How to complete this task. How many lines in the data below contain the word "pitch"? State only the number.

Stored records:

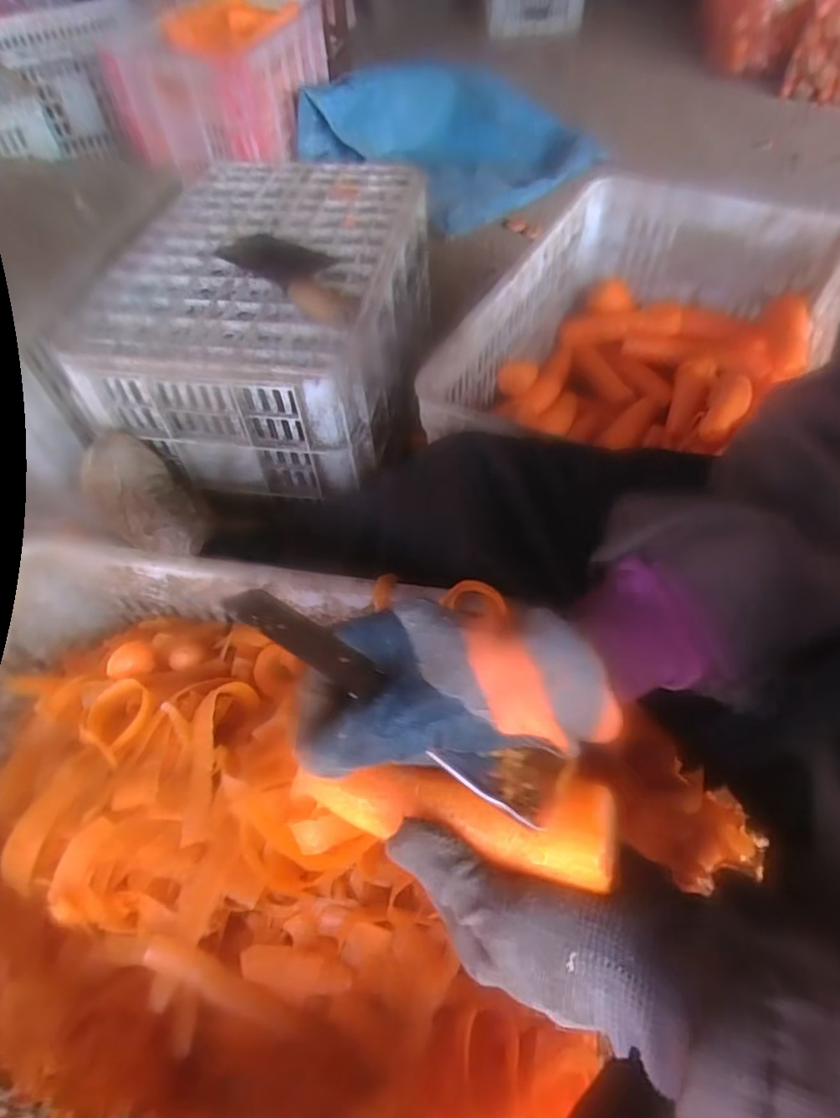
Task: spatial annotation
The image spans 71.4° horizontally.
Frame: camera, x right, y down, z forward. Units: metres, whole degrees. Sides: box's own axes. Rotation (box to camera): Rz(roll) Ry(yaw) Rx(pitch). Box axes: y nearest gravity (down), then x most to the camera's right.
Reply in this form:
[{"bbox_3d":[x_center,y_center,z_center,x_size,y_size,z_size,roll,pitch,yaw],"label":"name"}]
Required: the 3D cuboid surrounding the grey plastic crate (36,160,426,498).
[{"bbox_3d":[-0.190,-0.329,0.767,0.340,0.185,0.459,8,55,8],"label":"grey plastic crate"}]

Task result. 2